Sondern um eine beiläufig gemachte Bemerkung von A. Manche Männer, so die weltläufige Auskunft A.s, bekämen ja so im Alter zwischen vierzig und fünzig einen Rappel, früher super sportlich, seit Jahren nix mehr gemacht, der Bauchansatz unverkennbar vorhanden, der Optiker droht mit der Lesbrille, wollten sie es noch einmal richtig wissen, sich und anderen beweisen, daß sie noch knackig und jung seien und keinesfalls auf dem absteigenden Ast.
Das ärgerte mich.
Als erstes die Präsupposition, sehr wohl seien diese plötzlich so agilen Männer auf dem absteigenden Ast. Sie wollten es nur nicht wahrhaben.
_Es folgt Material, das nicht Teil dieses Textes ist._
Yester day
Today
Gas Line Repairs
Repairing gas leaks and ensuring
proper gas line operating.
Dann: Ich befinde mich zwar erst an der Untergrenze zu dem von A. erwähnten Alter, aber es trifft trotzdem, und es wird mich in Zukunft noch mehr angehen, und vielleicht wird demnächst diese Vermutung auch von anderen geäußert werden, dann aber – nicht so wie bei A., die es eher allgemein dahergesagt hatte – in Bezug auf mich.
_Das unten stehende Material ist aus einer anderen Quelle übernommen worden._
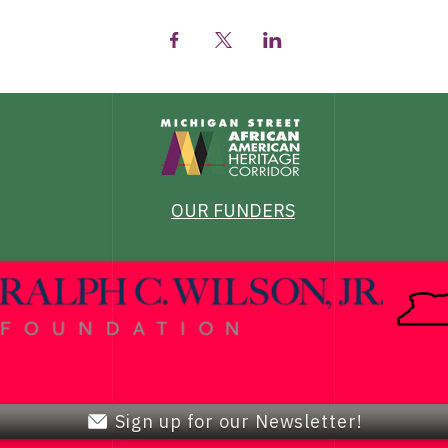
OUR FUNDERS
Sign up for our Newsletter!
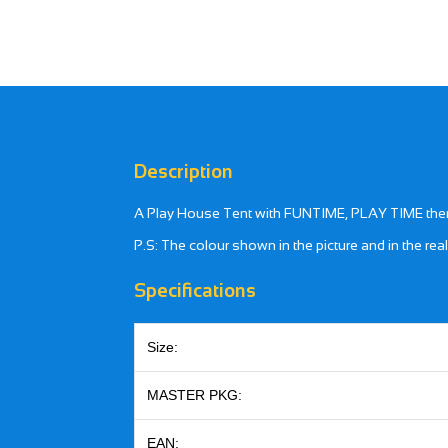
Description
A Play House Tent with FUNTIME, PLAY TIME theme. 
P.S: The colour shown in the picture and in the rea
Specifications
Size:
MASTER PKG:
EAN:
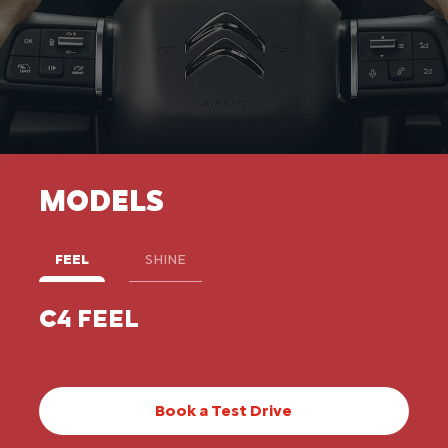
MODELS
FEEL
SHINE
C4 FEEL
C4
Book a Test Drive​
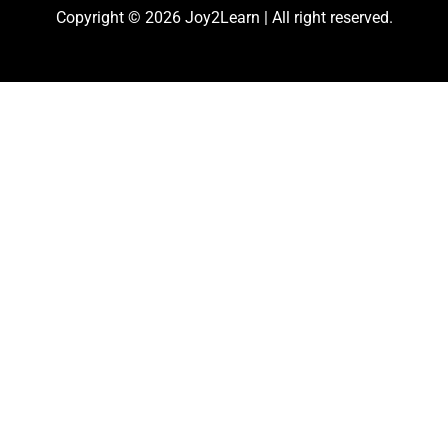
Copyright © 2026 Joy2Learn | All right reserved.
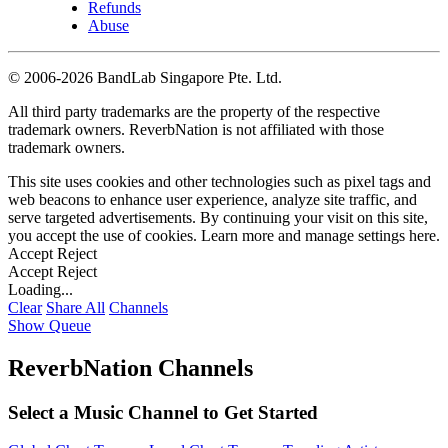
Refunds
Abuse
©
2006-2026 BandLab Singapore Pte. Ltd.
All third party trademarks are the property of the respective
trademark owners. ReverbNation is not affiliated with those
trademark owners.
This site uses cookies and other technologies such as pixel tags and
web beacons to enhance user experience, analyze site traffic, and
serve targeted advertisements. By continuing your visit on this site,
you accept the use of cookies. Learn more and manage settings
here
.
Accept
Reject
Accept
Reject
Loading...
Clear
Share All
Channels
Show Queue
ReverbNation Channels
Select a Music Channel to Get Started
Warum ist das ärgerlich? Es klingt nach dem Vorwurf einer unlauteren Begründung, dem Auf-den-Kopf-Zusagen einer Selbsttäuschung.Es macht die marathonbegeisterten Männer zwischen vierzig und fünfzig klein, indem es diese Bemühungen in dieselbe Schublade einsortiert wie der Griff zu Haarwuchsmitteln oder die Zuflucht zum Comb-over: Es entwertet sie. Es macht ihre Ambitionen lächerlich und spricht ihnen ab, überhaupt ernstzunehmende Ambitionen zu sein. Denn für die Nichtläufer kann es ja nur einen ernstzunehmenden Grund geben, die Quälerei auf sich zu nehmen, nämlich den Sieg, den objektiven sportlichen Erfolg. Wir reden hier schließlich nicht vom Spaß.
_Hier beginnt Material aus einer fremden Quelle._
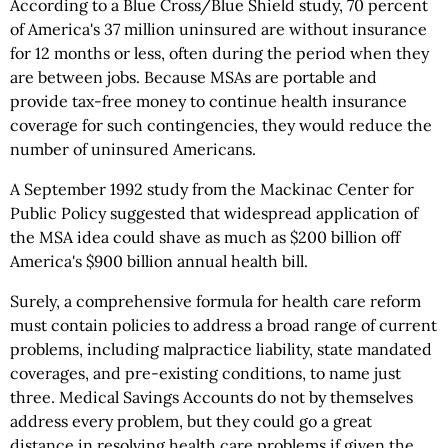
According to a Blue Cross/Blue Shield study, 70 percent
of America's 37 million uninsured are without insurance
for 12 months or less, often during the period when they
are between jobs. Because MSAs are portable and
provide tax-free money to continue health insurance
coverage for such contingencies, they would reduce the
number of uninsured Americans.
A September 1992 study from the Mackinac Center for
Public Policy suggested that widespread application of
the MSA idea could shave as much as $200 billion off
America's $900 billion annual health bill.
Surely, a comprehensive formula for health care reform
must contain policies to address a broad range of current
problems, including malpractice liability, state mandated
coverages, and pre-existing conditions, to name just
three. Medical Savings Accounts do not by themselves
address every problem, but they could go a great
distance in resolving health care problems if given the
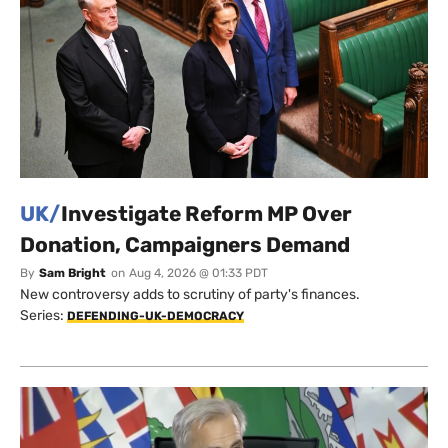
UK/
Investigate Reform MP Over
Donation, Campaigners Demand
By
Sam Bright
on
Aug 4, 2026 @ 01:33 PDT
New controversy adds to scrutiny of party's finances.
Series:
DEFENDING-UK-DEMOCRACY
Die Bemerkung glaubt also schon, einen Grund zu kennen und läßt diesen Grund zudem nicht gelten. Sie befindet darüber, welches ein richtiger Grund sei und welches nicht. Das ist ein bißchen wie der nervtötende Satz von Hobbypsychologen, da stecke doch mehr dahinter – als kämen sie einem bei einer Betrügerei auf die Schliche. Auf die Schliche glaubt man aber auch mir zu kommen, insofern wenigstens, als dieselbe Begründungsmaschine auch auf mich angewendet werden kann, es reicht, daß auch ich die „richtige“ Begründung (den Sieg) schuldig bleiben muß. Insofern steckt also auch bei mir mehr dahinter, darf man also Mutmaßungen über mein geknicktes Selbstwertgefühl oder meine Angst vor dem Altern und Abbauen (und wer, bitteschön, hätte die nicht?) anstellen. Und weiter noch: Auch ich lasse mich dann hübsch passend in eine Schublade einsortieren, aus denen mich kein Dementi mehr herauswinden kann. Man glaubt, nur weil ich ein bestimmtes Alter habe und ein bestimmtes Geschlecht, mich schon zu kennen. Da könnte ich mir dann den Mund fusselig reden, geglaubt wird es nicht. Schon deshalb nicht, weil alles, was man vorbringen könnte („Ich benutze Haarwasser nur für die Kopfhaut“, „Ich wende das Comb-over an, weil ich es chic finde“, „Ich benutze Kontaktlinsen nicht, weil ich eitel bin, sondern weil man verzerrungsfrei sieht“, „Ich laufe Marathon, weil ich es kann“) wie eine Rechtfertigung klingt; ebenso wie die Vermutung, das sei alles der Midlife Crisis (schon das Wort ist eine Beleididung) geschuldet, immer einen versteckten Angriff enthält.
Zu ändern ist das nicht, eine griffige Entgegnung gibt es nicht. Es bleibt nur, über den Dingen zu stehen, selbst für sich zu entscheiden, was man tut und warum, und achselzuckend zur zweiten Portion Müsli zu greifen.
Ich mach es nicht, weil ich es nicht kann (scheint mir als Motiv nachvollziehbarer, als etwas zu machen, was man kann, aber nicht tun muss).